On December 26, 1738, Thomas Nelson Jr. was born in Yorktown, Va into family of means and influence. He received his primary education from Reverend Yates of nearby Gloucester County. Additional schooling took place in England at the prestigious Eton and Christ College at Cambridge. As he was returning from England upon completion of his studies, he was elected a representative to Virginia’s House of Burgesses. He also became involved in the family’s mercantile business.     

On July 29, 1762, Mr. Nelson married Lucy Grymes. Due to relational connections on her mother’s side of the family, she was a cousin of Thomas Jefferson, Benjamin Harrison, Francis Lightfoot and Richard Henry Lee, and other founding fathers. 

Thomas Nelson Jr.’s involvement in colonial matters increased significantly in 1774 when the royal governor shuttered the House of Burgesses. The governing body had approved a measure that condemned the closing of the port of Boston. Some, including Mr. Nelson, convened in the Apollo Room at Raleigh Tavern to continue the business of representing the interests and furthering them. To protest England’s decision to close the Boston port, he arranged his own tea party in Yorktown and participated in it by tossing into the York River two half chests of tea. He also shipped necessary supplies to Boston to aid the city in light of the port closure. 

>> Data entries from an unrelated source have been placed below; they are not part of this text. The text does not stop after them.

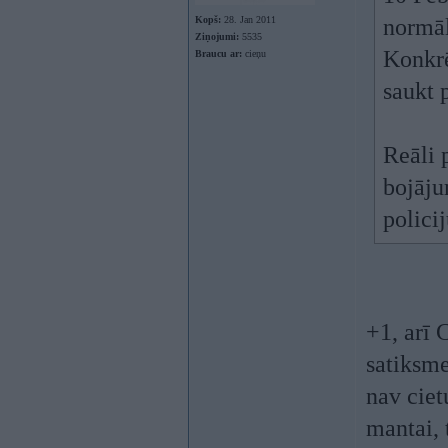
Kopš:
28. Jan 2011
normāl
Ziņojumi:
5535
Konkrē
Braucu ar:
cieņu
saukt 
Reāli 
bojāju
policij
+1, arī 
satiksme
nav ciet
mantai, 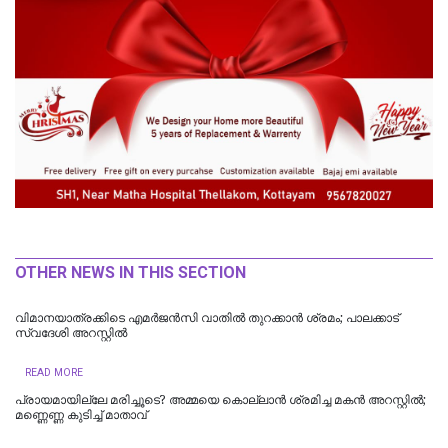
OTHER NEWS IN THIS SECTION
വിമാനയാത്രക്കിടെ എമര്‍ജന്‍സി വാതില്‍ തുറക്കാന്‍ ശ്രമം; പാലക്കാട്
സ്വദേശി അറസ്റ്റില്‍
READ MORE
പ്രായമായില്ലേ മരിച്ചൂടെ? അമ്മയെ കൊല്ലാൻ ശ്രമിച്ച മകൻ അറസ്റ്റിൽ;
മണ്ണെണ്ണ കുടിച്ച് മാതാവ്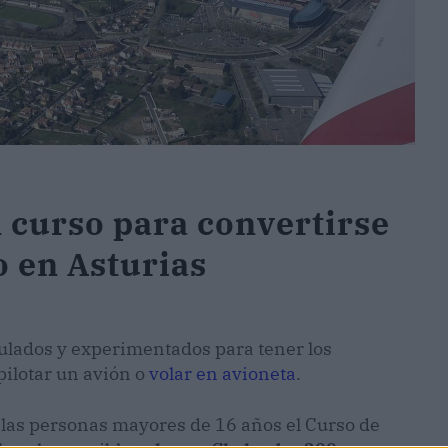
n curso para convertirse
o en Asturias
itulados y experimentados para tener los
ilotar un avión o
volar en avioneta
.
 las personas mayores de 16 años el Curso de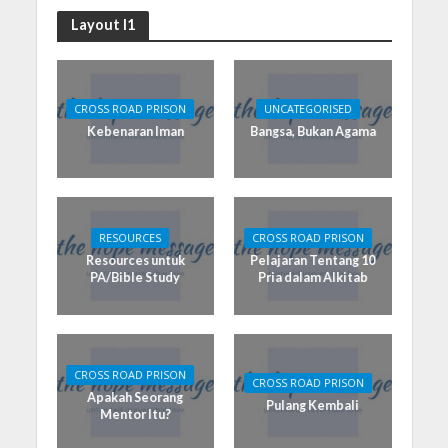
Layout I1
CROSS ROAD PRISON
UNCATEGORISED
Kebenaran Iman
Bangsa, Bukan Agama
RESOURCES
CROSS ROAD PRISON
Resources untuk
Pelajaran Tentang 10
PA/Bible Study
Pria dalam Alkitab
CROSS ROAD PRISON
CROSS ROAD PRISON
Apakah Seorang
Pulang Kembali
Mentor Itu?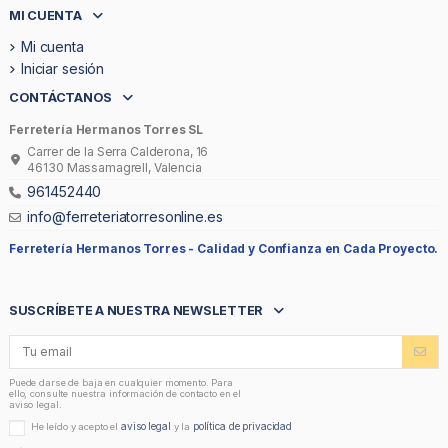
MI CUENTA
Mi cuenta
Iniciar sesión
CONTÁCTANOS
Ferretería Hermanos Torres SL
Carrer de la Serra Calderona, 16
46130 Massamagrell, Valencia
961452440
info@ferreteriatorresonline.es
Ferretería Hermanos Torres -
Calidad y Confianza en Cada Proyecto.
SUSCRÍBETE A NUESTRA NEWSLETTER
Puede darse de baja en cualquier momento. Para
ello, consulte nuestra información de contacto en el
aviso legal.
aviso legal
política de privacidad
He leído y acepto el
y la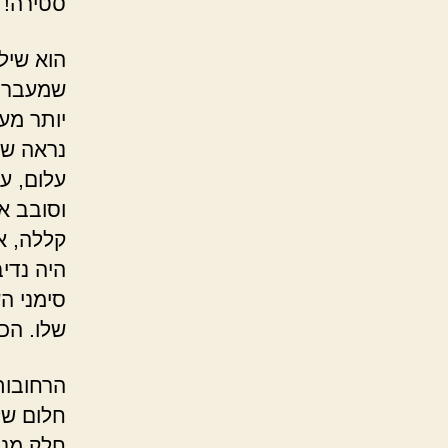
סטירה! 
הוא שיל
שמעבר ל
יותר מע
נראה שה
עלום, ע
וסובב א
קללה, א
היה נדי
סימני ה
שלו. הכ
הרחובות
חלום של 
חלק מנו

Two years later, he presented a resolution drafted by Edmund Pendleton that led to Richard Henry Lee’s resolution on independence. The measure read in part, “that our delegates in Congress be enjoined in the strongest and most positive manner to exert their ability in procuring an immediate clear and full declaration of independency.” Patrick Henry seconded the motion. Because of this action, instructions were sent to Philadelphia to the Virginia delegates of the resolution passed. Richard Henry Lee condensed it and presented it to the Congress on June 7th. 

The resolution presented a sober opportunity for the establishment of a new nation fashioned in a manner history had not witnessed. Debate was delayed while a committee worked on creating a declaration based on the resolution. Monday, July 1st arrived. John Adams rose early and remarked on the magnitude of the day, “This morning is assigned the greatest debate of all.” The Second Continental Congress convened ten o’clock in the morning and its members would not recess until nine hours later. The next day, 12 states voted “yea” for Rep. Lee’s resolution, with New York abstaining. 

No doubt, great satisfaction and joy filled Mr. Nelson’s breast at the passage of the resolution and the approval of its declaration on July 4th. And with fulfillment and purpose, he attached his name to the document on August 2nd. He continued serving in the Congress until he suffered a bout of severe asthma. He left for Nelson House where he recovered. After his convalescence, he led the Virginia militia, which he had organized and funded personally. 

In 1781, Thomas Jefferson did not run for reelection as governor of Virginia. Mr. Nelson succeeded Mr. Jefferson becoming the state’s chief executive in addition to his current position of general of the militia. During this period, Virginia was a force of dynamism, both civilly and militarily. Of note, the militia played a pivotal role in the Siege of Yorktown, the battle that concluded the war and, on the whole, guaranteed the colonists victory. In November, illness forced him to resign from the governorship. 

The war ruined Thomas Nelson Jr.’s personal fortune. His friend, Dr. Smith, remarked, “From his unexampled patriotick exertions during the late war he had exhausted a fortune and at the time I mention saw his property arrested, and a prospect of sinking from affluence, almost to absolute poverty. … I attended him in his last illness and saw that the exquisite tortures of the mind were the disease that destroyed his body.” 

In his son’s home, Mont Air, Thomas Nelson Jr. succumbed fully to the utter weakness of his mind and body on January 4, 1789. He lived to be 50 years of age.